Time for SCOTUS to Pass the Rights Buck to Congress
Last week, during oral arguments the originalist justices on the Supreme Court missed a chance to pass the responsibility to create and enforce rights from the courts back to Congress.
Last week, the Supreme Court heard oral argument in McDonald v. Chicago.
Sadly, the originalist justices were a disappointment, revealing again that they are judicial supremacists first, and restrainists second.
The principal issue before the Court was the incorporation of the Second Amendment, whether the constitutional right to bear arms applies against the states. Of possibly greater significance, however, was the opportunity this case presented to clean up the jurisprudence of the Fourteenth Amendment, a mess since the Court's counterrevolutionary brethren gutted it of its original meaning. The Court was asked to incorporate the Second Amendment by way of the long dormant privileges and immunities clause, rather than the due process clause. By taking this opportunity, the Court not only would have made some sense of the Fourteenth Amendment, no small achievement given the continuing need for citizenly engagement with the founding charter. It would also have signaled that in our constitutional system the people's representatives in Congress are primarily responsible for the creation and enforcement of rights.
Reliance on the due process clause for rights protection is an invitation to judicial adventure. By contrast, the privileges and immunities of citizens are creatures of common and statutory law.
But the originalist justices balked at restoring the amendment's clear meaning. As reported at Scotusblog, the Chief Justice responded to the privileges and immunities argument by noting that the Court had abandoned that approach in the Slaughterhouse Cases in 1873. For an originalist, even a cautious one like the Chief Justice, the existence of this precedent should not be the end of the inquiry. The originalist ought to consider that the Court betrayed the meaning of the amendment in Slaughterhouse, rendering the privileges and immunities clause effectively meaningless. And our constitutional law of constitutional rights has been a judicial-driven abomination since.
Justice Scalia was not at his best either. He asked the advocate "[w]hy are you asking us to overrule 140 years of prior law... unless you are bucking for a place on some law school faculty." He continued, stating that this "darling of the professorate" was unnecessary, given that even he has acknowledged the role that due process might play in incorporation.
Though conservatives are inclined to do so, perhaps out of fear that it might prove another avenue for judicial activism, it is shortsighted to applaud these too casual dismissals of the privileges and immunities clause. First, given that the professorate is certainly correct that the Fourteenth Amendment, originally understood, was meant to secure rights through the privileges and immunities clause, it undermines the originalist claim to historical integrity to write off this original meaning by pointing to an appallingly mistaken decision of the Court. Second, given that privileges and immunities are created and supervised in large measure by elected representatives, the Court's originalists lost the opportunity to channel decisions about rights expansion to Congress and the state legislatures, where they generally belong in a democracy.

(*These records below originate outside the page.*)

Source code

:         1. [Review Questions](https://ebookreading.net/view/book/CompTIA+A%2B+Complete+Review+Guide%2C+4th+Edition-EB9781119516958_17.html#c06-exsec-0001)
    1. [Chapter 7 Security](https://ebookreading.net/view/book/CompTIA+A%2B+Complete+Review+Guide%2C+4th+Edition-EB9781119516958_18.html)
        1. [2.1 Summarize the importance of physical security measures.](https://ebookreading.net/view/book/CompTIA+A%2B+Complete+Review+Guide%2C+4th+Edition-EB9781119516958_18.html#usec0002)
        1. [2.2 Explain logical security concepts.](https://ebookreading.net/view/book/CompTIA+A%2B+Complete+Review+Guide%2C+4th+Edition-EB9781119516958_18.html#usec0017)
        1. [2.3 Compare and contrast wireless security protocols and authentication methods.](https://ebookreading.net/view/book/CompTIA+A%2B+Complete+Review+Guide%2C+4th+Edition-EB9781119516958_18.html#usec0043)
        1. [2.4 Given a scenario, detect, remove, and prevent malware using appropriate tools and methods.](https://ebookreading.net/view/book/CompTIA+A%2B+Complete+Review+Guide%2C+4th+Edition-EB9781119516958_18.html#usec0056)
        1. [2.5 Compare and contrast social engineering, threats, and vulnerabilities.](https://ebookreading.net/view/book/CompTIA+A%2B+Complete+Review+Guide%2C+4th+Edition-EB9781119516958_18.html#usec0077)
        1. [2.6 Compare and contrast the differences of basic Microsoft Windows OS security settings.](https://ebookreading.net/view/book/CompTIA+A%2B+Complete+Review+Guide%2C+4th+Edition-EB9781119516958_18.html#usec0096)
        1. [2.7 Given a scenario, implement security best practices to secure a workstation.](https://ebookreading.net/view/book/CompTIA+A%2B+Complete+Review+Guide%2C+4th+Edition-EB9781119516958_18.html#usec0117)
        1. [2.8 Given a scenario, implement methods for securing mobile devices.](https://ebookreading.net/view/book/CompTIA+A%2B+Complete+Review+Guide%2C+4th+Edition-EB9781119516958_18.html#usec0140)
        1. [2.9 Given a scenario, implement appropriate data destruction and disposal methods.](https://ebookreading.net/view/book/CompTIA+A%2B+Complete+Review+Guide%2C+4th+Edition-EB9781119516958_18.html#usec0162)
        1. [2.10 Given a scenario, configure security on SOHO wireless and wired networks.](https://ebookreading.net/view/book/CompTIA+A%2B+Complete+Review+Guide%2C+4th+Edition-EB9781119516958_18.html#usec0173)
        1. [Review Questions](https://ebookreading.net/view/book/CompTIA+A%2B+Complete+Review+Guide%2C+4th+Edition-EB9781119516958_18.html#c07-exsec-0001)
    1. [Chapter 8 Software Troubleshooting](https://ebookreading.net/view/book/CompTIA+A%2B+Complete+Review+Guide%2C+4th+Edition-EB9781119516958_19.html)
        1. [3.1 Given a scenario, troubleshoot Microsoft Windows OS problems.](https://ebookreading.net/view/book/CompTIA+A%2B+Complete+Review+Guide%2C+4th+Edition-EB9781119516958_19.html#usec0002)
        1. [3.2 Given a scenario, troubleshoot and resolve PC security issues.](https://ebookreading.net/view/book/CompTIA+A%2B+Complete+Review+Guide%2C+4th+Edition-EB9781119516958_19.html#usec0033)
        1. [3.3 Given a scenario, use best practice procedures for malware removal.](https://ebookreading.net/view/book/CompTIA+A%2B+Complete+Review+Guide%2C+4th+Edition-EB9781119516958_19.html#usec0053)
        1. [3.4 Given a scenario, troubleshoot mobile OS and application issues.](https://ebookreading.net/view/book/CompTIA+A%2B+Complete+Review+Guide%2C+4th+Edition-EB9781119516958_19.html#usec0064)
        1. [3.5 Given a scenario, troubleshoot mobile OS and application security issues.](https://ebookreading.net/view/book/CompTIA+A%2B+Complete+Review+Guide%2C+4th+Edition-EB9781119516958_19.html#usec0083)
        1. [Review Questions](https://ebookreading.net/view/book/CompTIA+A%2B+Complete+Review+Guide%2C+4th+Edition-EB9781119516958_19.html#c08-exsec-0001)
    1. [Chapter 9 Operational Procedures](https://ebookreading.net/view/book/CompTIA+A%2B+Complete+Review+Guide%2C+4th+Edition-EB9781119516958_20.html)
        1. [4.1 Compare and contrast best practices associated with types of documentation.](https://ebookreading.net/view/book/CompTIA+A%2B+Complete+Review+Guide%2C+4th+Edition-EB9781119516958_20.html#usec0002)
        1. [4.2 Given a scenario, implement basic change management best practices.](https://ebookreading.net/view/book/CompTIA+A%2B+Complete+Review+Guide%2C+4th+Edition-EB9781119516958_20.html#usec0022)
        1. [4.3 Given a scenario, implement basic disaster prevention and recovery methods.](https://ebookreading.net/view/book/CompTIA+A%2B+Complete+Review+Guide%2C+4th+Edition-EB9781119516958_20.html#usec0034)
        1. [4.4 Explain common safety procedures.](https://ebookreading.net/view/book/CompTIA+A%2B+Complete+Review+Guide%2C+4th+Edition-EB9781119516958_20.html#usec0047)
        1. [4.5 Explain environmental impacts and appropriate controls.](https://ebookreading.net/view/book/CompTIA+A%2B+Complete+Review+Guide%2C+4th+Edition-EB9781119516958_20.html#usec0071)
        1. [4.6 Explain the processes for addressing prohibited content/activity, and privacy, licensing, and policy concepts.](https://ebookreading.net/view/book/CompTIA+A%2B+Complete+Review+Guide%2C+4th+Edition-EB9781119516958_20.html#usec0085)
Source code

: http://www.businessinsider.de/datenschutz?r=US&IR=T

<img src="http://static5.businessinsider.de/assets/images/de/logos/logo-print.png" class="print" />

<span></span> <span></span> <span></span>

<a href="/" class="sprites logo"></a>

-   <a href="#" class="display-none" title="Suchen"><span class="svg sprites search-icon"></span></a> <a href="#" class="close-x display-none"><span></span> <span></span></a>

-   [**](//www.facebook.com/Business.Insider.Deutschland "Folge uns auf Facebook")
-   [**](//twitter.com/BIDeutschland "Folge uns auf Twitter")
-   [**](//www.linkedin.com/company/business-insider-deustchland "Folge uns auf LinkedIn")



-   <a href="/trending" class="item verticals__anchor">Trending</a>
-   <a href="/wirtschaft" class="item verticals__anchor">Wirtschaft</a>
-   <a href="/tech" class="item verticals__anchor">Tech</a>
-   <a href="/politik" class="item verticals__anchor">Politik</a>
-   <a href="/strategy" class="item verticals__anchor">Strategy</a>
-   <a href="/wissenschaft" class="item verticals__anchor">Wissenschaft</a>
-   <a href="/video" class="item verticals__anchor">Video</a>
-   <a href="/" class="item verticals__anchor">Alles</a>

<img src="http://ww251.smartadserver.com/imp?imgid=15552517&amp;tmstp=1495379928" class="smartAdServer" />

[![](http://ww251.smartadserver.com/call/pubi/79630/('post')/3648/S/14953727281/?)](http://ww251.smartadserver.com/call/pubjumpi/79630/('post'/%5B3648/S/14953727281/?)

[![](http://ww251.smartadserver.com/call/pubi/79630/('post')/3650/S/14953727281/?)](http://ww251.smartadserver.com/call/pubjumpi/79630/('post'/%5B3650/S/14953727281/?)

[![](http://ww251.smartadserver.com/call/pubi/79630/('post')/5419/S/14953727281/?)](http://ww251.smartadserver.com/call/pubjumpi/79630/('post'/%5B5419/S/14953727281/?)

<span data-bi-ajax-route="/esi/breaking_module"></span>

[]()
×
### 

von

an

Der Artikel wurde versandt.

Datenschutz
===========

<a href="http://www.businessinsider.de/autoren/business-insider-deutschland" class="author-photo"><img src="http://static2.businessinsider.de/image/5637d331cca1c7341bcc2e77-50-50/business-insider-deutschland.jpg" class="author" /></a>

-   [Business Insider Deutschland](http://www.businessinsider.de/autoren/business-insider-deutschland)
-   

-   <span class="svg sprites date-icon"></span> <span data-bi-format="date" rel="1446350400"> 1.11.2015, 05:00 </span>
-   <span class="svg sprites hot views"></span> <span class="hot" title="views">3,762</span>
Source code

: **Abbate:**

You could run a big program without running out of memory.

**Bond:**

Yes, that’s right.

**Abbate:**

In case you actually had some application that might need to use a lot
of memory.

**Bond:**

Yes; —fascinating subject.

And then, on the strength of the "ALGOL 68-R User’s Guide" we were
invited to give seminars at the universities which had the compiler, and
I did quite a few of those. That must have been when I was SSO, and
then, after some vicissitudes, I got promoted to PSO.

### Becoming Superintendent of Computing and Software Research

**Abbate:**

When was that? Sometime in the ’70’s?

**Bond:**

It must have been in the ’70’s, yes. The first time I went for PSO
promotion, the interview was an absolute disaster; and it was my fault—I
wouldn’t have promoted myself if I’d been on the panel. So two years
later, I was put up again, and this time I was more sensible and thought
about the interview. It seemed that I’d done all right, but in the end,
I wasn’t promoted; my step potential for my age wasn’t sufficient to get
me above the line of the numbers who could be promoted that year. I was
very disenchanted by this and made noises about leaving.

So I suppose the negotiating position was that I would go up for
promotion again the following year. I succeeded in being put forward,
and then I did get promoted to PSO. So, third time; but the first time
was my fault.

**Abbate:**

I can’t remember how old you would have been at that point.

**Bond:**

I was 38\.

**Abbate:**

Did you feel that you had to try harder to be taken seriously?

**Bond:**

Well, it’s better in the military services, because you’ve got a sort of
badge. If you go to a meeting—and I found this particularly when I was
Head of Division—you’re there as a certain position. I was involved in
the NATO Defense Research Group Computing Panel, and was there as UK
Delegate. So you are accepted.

It is certainly true that longstanding precedents should not be casually overturned, and the privileges and immunities clause has been dead for over 100 years. At the same time, it would be encouraging if the GOP's judicial nominees were more sympathetic to the constitutionalism of the first Republican president, Abraham Lincoln. As Lincoln understood, the Court might have the last word in a particular case. But the Court is not infallible, and the people and their representatives have obligations as citizens and constitutional officials to interpret the document themselves. When the Court undercut the Fourteenth Amendment's meaning and operation in its infancy, it was unfaithful to the Constitution's meaning and set in motion a judicial supervision of rights that has continued to undermine the institutional position of the Court. Such a decision should not be accorded the full protection of stare decisis.
As Justice Scalia has said elsewhere, the Court is under constant assault by the public and elected officials. This is a new development. It used to be that nobody much cared what the justices did, so long as they refrained from lawmaking better suited to elected officials.
By restoring the original meaning of the Fourteenth Amendment and reviving the constitutional guarantee of privileges and immunities, originalists could deny the Court of opportunities to engage in the essentially political activity of rights definition, and redirect the attention of interest groups to the lawmakers who are constitutionally charged with defining and securing our essential liberties.